Invest in the administrative assistant and benefits accrue. You gain a valuable ally inside the company. You learn important details that will inform your strategy. And you get greater access to the executives that matter, when it matters.
In one especially notable instance, I had been trying to hastily arrange a presentation with several key prospects but couldn’t get the calendars to sync up. The executive administrator, with whom I’d known for some time and with whom I thought I had a good relationship, seemed unable to find an hour that would work that wasn’t over a month out. Given the one-on-one communications I’d been having with the directors needed for the meeting, the delay was hard to understand.
Until the reorg, that is. It turned out that the administrator was slow-walking the process but couldn’t tell me about the impending changes to the reporting structure. But her savvy saved me a bunch of wasted effort and the possibility of a lost deal.
Treat admins with the same respect, interest and preparation you would any other prospect. Talk to them rather than through them. Be respectful of their time. Be professional, but friendly. Smother them in thank you’s. Treat them like the executive they report to, as though they are a key relationship in your overall sales strategy.
Because they are.
Companies ≠ Customers
Just as you wouldn’t confuse your job with your career, don’t confuse companies and customers. You might have a list of companies that make up your territory, but it is always the people at these companies that buy. Here’s the simple math:
Companies ≠ People
Customers = People
Over the course of your rich and varied sales career, you will likely have the good fortune to meet and get to know an overwhelming number of prospects, partners and customers. Chances are that some of them will turn into great long-term friendships and hopefully most have the promise to become future working relationships. Regardless, they will inevitably bounce around among companies and industries over the years. They might get promoted or need a recommendation. Or they may go work for one of your competitors. Or perhaps provide you with a recommendation or a reference. Anything is possible.
It’s easy to fixate on the company as ‘the customer.’ For most of us in sales, the company is the defining entity, part (or all) of one’s sales territory, and ultimately the target, after all. It makes sense to equate someone in the company as the company, but it’s not that simple. People get recruited, fired, move, get fed up and quit. Even a CEO, the face of the company, can go somewhere else. (Some of them can be odd, narcissistic and even sociopathic, but even sociopaths are people. Right?)
This also means that there’s an excellent chance you’ll run into these people throughout the arc of your career. Personally, I’ve been hired by past customers, and I’ve frequently been referred to other customers by past customers. I’ve even had a customer invest in my business.
In one memorable example, I found myself in the midst of an especially heated, contentious negotiation on what was one of the largest and most strategic deals of my career. I’d developed several solid relationships in the account, and in partnership with one fellow in particular had devised the framework for an exclusive customer/vendor affiliation. The proposed deal promised to dramatically increase our revenues, strategically position us with one of the largest health plans in the country and deal a significant blow to several competitors. All at once. And after a series of meetings, presentations and proposals, both sides agreed that this new, bigger relationship made sense and that a deal should be hammered out.
As the negotiations played out and we worked through the myriad details, my primary counterpart became increasingly adversarial and ultimately opposed to the deal terms. But the executive team above him wanted this done, and over the ensuing weeks he was sidelined unceremoniously from the negotiations. In the process, the friendly relationship we had established over the years became frayed and he ultimately left the company.

**Extracted data**:
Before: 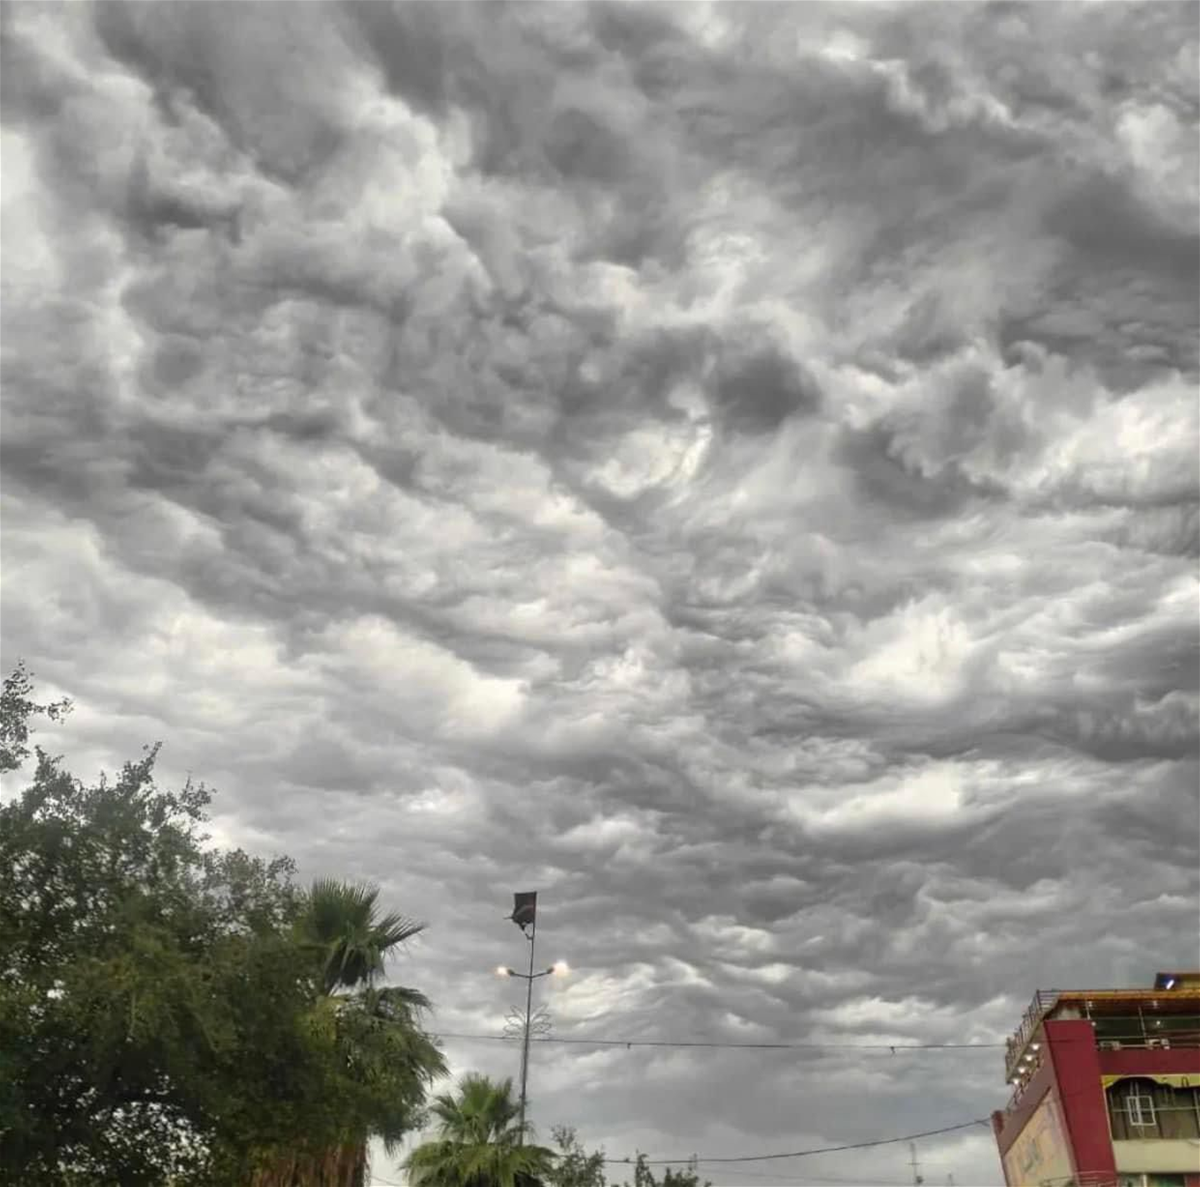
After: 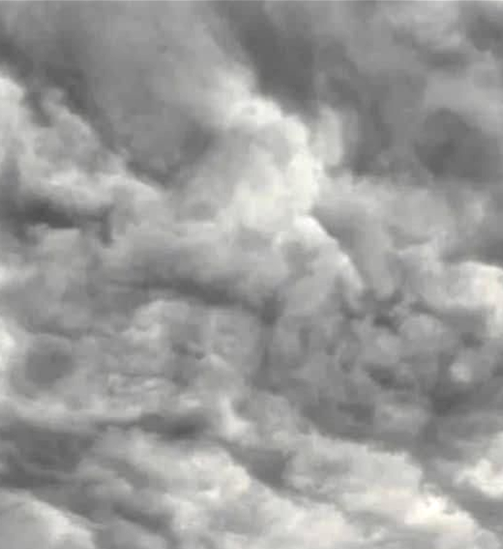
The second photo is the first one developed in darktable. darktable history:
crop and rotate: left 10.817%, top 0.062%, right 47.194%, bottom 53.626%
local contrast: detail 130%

...

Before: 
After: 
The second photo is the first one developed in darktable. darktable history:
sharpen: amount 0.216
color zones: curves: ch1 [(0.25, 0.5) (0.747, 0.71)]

==

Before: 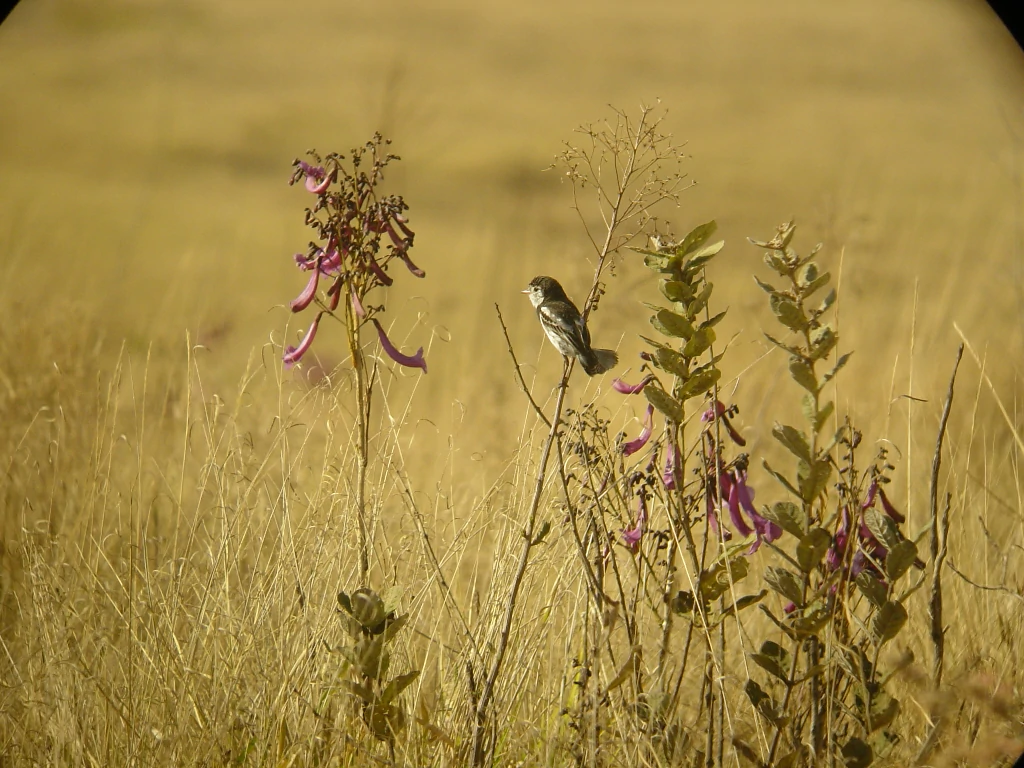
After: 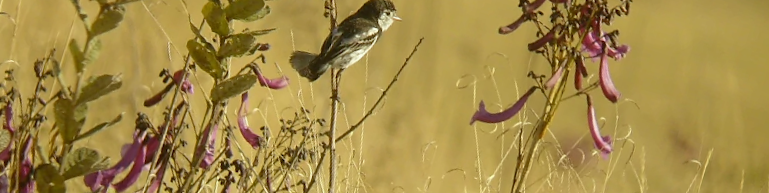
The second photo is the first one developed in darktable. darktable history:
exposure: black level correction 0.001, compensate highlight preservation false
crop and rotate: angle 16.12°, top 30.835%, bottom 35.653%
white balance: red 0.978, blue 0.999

**The tasks**:
(1) According to the sales passage, what benefits come from investing in the administrative assistant?
(2) Pick up the sales passage after its final sentence and continue it.
The rows have no connection to the sales passage.

**Answers to the problems**:
(1)
- You gain a valuable ally inside the company.
- You learn important details that will inform your strategy.
- You get greater access to the executives that matter, when it matters.

(2)
The story could easily end right there. Instead, we ran into each other awkwardly years later at an industry conference. Eventually, the conversation steered itself to that deal and our falling out. I ended up getting a much better perspective of the internal politics that he was enduring at the time and the implications of the deal. That chance interaction was the catalyst to reestablish our relationship, and he has since become one of my closest business friendships, something that would have been impossible to predict as I was consumed with one of the largest deals of my career.
In your daily sales efforts, keep in mind that your customers are people that go home to screaming kids and obligatory soccer games, have cats to feed, need to mow the lawn, have debts and ailing parents, and are hooked on Game of Thrones. So maybe it’s not about you. Maybe it’s the company culture that best explains their actions. Or something else entirely. And chances are they won’t always be at that company.
When it comes to people, take the long view. Ultimately, it’s not all business.
Sometimes it’s personal.
Old Dogs & New Tricks
It’s funny what you remember.
When I was a kid, one day my father brought home a set of cassette tapes. They were sort of a motivational program on creativity by a guy named Mike Vance. To give you some background, Vance’s job was to energize and activate creativity at Walt Disney and, later on, at Apple. (Working for Walt and Steve. So…a pretty creative guy.)
I think I pretty much have the entire set of tapes memorized. Vance had all sorts of crazy ideas, recommendations to try, and ‘out-of-the-box’ thinking throughout. (Incidentally, he’s the guy that popularized that term.) Listening to those six cassettes was like nothing I’d experienced before. It was transformative.
One particular anecdote had to do with the old saw that ‘you can’t teach an old dog a new trick.’ Vance goes on to explain that that thinking is ridiculous. “Of course you can!” And why is that?
Because an old dog appreciates a new trick.
This is a fundamentally important idea. People love a new thing, whether it’s the next gadget or shiny object or way to do something. They appreciate a new trick.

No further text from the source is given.